### Prompt 1
Output the passage of the condo and HOA complaints article between "How many times" and "please be tolerant.)", inclusive, copied word for word.
### Prompt 2
Pick up the article on handling condo and HOA complaints after its final sentence and keep writing it.

### Source passage
■ ■ ■ ■

Dispute Resolution Procedures for Condos & HOAs

How does your community address complaints?  Is there a published procedure or is every complaint handled differently?  Who has authority to handle the complaints?  HOA Leader recently published an article with tips for handling homeowner complaints.  Here is a link to one of the tips:

HOA Complaints:  Turn Owners' Frowns Upside Down

How many times have board members heard the following complaints and made the following responses:

1. The unit owner across the hall from me constantly cooks food that stinks up the entire hallway, can’t you do something about this? (Typical Board response: What stinks to you may be perfume to others, please be tolerant.)

2. I’m afraid of my next door neighbor’s large dog. I saw him lunge at another dog, and he’s always growling. I think he might attack another animal or a child. (Typical Board response: Dogs are expressly allowed by our documents. There’s nothing we can do.)

3. This is the third time I’ve complained about water intrusion into my apartment from upstairs. Why won’t you fix the problem ? (Typical Board response: The water is coming from the upstairs neighbor’s unit, not the common elements and, therefore, we aren’t responsible.)

4. One of the unit owners continually harasses me, and I can’t stand it anymore. Lately, every time I see him he shouts out derogatory racial slurs. It’s getting to the point that I can’t even stand living here. (Typical Board response: This is a problem between you and your neighbor; we can’t control what people believe.)

Did the board respond appropriately? Maybe yes, maybe no – it’s a matter of degree.

■ ■ ■ ■

### Supplied material
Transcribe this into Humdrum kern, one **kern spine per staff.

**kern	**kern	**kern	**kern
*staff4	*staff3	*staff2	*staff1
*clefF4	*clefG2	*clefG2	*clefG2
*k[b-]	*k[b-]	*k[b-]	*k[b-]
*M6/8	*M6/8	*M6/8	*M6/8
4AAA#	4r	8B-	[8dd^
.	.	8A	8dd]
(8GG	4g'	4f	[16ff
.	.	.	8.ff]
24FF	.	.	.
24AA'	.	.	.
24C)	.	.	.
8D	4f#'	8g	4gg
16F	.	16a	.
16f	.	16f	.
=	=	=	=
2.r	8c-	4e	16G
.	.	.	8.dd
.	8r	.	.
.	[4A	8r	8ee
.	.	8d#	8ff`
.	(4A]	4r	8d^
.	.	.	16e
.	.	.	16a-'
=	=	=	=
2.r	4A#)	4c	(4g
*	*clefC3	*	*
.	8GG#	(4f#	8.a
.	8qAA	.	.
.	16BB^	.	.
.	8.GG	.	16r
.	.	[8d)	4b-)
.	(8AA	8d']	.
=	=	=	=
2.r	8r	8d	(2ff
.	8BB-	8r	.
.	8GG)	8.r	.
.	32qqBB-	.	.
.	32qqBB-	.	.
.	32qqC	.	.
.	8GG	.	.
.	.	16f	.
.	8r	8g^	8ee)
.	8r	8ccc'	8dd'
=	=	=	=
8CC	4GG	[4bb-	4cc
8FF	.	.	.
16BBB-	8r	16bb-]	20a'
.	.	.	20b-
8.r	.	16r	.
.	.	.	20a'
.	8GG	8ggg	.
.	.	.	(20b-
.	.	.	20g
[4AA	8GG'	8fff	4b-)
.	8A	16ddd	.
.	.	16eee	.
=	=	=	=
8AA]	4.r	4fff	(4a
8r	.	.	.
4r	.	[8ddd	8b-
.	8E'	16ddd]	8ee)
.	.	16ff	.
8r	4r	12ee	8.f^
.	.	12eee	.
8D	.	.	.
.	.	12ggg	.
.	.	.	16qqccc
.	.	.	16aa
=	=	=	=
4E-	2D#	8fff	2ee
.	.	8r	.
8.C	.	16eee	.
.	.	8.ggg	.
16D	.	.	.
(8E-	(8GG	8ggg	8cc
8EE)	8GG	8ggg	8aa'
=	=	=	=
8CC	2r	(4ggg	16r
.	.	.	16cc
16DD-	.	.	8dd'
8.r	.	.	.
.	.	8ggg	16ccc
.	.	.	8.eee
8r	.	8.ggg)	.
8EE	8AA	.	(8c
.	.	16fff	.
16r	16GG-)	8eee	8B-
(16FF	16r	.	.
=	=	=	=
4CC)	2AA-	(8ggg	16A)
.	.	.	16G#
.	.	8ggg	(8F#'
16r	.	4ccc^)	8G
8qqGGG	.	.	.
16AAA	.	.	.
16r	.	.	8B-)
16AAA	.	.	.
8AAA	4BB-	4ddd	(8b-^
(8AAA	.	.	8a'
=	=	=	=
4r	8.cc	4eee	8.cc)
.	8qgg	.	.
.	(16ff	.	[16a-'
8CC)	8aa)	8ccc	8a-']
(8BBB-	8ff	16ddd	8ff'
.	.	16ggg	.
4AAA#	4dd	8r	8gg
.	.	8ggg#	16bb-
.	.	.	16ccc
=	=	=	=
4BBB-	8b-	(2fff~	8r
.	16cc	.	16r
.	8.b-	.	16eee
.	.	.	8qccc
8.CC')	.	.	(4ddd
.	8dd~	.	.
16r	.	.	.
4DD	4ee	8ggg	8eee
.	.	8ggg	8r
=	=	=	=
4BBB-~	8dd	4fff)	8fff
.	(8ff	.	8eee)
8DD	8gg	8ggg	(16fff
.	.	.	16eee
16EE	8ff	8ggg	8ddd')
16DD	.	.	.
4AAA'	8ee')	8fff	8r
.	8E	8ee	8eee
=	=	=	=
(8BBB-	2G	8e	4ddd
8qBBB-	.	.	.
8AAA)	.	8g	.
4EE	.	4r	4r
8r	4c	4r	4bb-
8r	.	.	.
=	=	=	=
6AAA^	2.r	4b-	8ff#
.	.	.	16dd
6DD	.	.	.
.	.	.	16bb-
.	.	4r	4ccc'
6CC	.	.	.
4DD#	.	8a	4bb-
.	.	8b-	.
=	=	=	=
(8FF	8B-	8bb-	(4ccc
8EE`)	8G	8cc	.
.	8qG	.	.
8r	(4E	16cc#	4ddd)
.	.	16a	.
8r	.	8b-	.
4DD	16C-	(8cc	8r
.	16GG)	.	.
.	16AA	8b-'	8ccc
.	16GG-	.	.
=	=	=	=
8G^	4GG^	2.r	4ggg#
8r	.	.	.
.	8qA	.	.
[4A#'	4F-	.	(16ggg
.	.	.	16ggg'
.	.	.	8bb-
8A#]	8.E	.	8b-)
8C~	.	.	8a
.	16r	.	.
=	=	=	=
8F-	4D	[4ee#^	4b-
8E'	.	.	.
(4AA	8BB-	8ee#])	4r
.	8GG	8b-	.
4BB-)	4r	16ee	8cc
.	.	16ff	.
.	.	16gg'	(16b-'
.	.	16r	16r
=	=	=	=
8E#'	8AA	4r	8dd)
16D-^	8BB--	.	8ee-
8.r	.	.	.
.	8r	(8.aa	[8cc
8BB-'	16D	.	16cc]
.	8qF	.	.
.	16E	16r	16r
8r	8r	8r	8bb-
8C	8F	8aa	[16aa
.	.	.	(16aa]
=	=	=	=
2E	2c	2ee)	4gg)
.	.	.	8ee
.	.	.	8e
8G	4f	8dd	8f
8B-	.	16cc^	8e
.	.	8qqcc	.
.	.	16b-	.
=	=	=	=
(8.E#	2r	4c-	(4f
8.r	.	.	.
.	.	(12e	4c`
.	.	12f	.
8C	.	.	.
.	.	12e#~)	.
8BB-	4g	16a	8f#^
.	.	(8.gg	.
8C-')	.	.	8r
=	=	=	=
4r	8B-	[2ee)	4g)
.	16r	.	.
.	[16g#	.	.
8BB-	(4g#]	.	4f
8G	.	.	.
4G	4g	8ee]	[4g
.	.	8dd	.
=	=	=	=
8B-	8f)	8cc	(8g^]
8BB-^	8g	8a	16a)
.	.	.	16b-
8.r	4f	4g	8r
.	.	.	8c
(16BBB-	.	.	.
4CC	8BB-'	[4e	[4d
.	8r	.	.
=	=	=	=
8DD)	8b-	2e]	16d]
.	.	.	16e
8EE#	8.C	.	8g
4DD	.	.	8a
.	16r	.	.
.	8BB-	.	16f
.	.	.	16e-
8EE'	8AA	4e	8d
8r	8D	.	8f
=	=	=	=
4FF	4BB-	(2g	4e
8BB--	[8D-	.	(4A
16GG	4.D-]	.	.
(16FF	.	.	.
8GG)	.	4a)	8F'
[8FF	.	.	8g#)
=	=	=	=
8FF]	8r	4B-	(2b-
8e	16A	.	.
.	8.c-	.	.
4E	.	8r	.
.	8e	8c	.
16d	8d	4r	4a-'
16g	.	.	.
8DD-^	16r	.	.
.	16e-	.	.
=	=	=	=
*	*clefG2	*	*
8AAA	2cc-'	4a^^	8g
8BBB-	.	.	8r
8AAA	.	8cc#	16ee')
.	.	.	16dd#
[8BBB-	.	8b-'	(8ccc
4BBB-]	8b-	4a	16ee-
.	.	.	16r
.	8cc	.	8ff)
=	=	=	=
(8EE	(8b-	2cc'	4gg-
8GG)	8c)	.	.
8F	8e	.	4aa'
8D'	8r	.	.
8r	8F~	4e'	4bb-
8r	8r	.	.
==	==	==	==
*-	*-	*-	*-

■ ■ ■ ■

### Response 1
How many times have board members heard the following complaints and made the following responses:

1. The unit owner across the hall from me constantly cooks food that stinks up the entire hallway, can’t you do something about this? (Typical Board response: What stinks to you may be perfume to others, please be tolerant.)

### Response 2
The first complaint is in the nature of a nuisance complaint. The owner claims that the neighbor’s use interferes with the peaceful possession and use his or her unit. Under this circumstance (or similar complaints regarding noise, music, etc.), the board has an obligation to determine whether the behavior actually constitutes a nuisance in violation of the documents. The board is put in the position of balancing competing interests and determining whether the use is reasonable versus whether the use creates an actual, material, physical discomfort to a person of average sensibilities.

The second complaint may deserve more attention. An association may be held liable for injuries resulting from a dog bite, if it is proven that the association had knowledge of the dog’s propensity for violent or aggressive behavior. Even when the association’s documents allow for pets, it may be entitled to an order removing the dog, if it becomes a nuisance.  I'll explain more about dangerous dog laws in another post.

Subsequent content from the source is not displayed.